The tribe is divided into several subdivisions: the Agaria, Dandh, Dil and Pahadi Korwas.

== Lifestyle ==
The Korwas mainly practice a form of subsistence agriculture called jhoonga kheti. This method of farming involves trimming the forest to support a lentil crop. Previously this involved trimming medium-sized trees, but since the Forest Department became stricter they have cut back shrubs and bushes instead. Originally the trimmed wood would have been burnt but is nowadays taken as fertilizer. The land is tilled without tools and fertilizer. Each family harvests 20 kg of lentils, enough to subsist on until the next season. To supplement their incomes, the Korwas create supas, rice cleaners made of bamboo. The tribe also eats mahua, kanda, sihar and burju fruits when they are in season. They eat all animals, and British writers claimed the Pahadi Korwas used to eat dogs as well.

== Demographics ==
The majority of the Korwa population lives in northeastern Chhattisgarh, with a population of 129,429. A significant minority lives in western Jharkhand, with a population of 35,606. The Korwa in Uttar Pradesh are found mainly in the southern districts of Mirzapur district and Sonbhadra. Their habitat is a hilly, forested and undulating area. The community has four sub-groups- the Agaria Korwa, Dam Korwa, Dih Korwa and Pahar Korwa. They are further divided into seven exogamous clans, namely the Guleria, Haril, Huhar, Leth, Munda, Mura and Pahari. Most Korwa are still hunter gatherers, and are one of the most isolated amongst the communities of Uttar Pradesh. A small number have taken to settled agriculture, and by Brahminisation are being assimilated into Hindu society. However, they have their own deity known as Dih. Each of their settlement contains a shrine to the goddess called a Diwar.

The Korwa Scheduled Caste population in Uttar Pradesh at the 2011 Census of India was 1563.

== Culture ==
The Korwa tribe worships Satbahini Devi. The Pahadia Korwa are divided into four septs: Hezda, Samati, Edikhar and Madikhar. These can all intermarry and interdine.

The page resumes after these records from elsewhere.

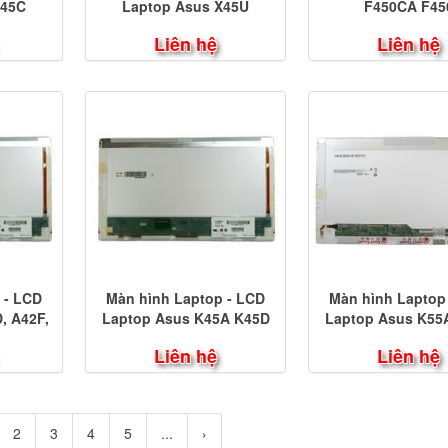
X45C
Laptop Asus X45U
F450CA F45
Liên hệ
Liên hệ
 - LCD
Màn hình Laptop - LCD
Màn hình Laptop
, A42F,
Laptop Asus K45A K45D
Laptop Asus K55
K45DE K45DR
Liên hệ
Liên hệ
2
3
4
5
...
›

The Deharia Korwas, who were settled cultivators, have three septs: Dewanihar, Dhanuhar and Majhi.

The Hill Korwas live in mud huts with one central room and verandahs around the sides for cooking and sleeping. Some homes are divided into 2 rooms. One variant has the room tiled and thatched. The other variant, called a kumba, is a smaller hut, round in shape and conical at the top. Grass and sal leaves are used as thatch. The house has one room with a low door, and have fences.

Both men and women get tattooed in places where ornaments are worn - on the wrists, neck, above the breasts, legs and ankles, but nowhere near the back and forehead. The dress for men is a loincloth.

The mother tongue of Korwa people is the Korwa language. Alternative names for this language include Ernga and Singli. However, the Korwa people call their language as their Bhashi, which means local language. This language belongs to the Munda branch of the Austroasiatic language family. Korwa people also speak Sadri and Chhattisgarhi as their second language.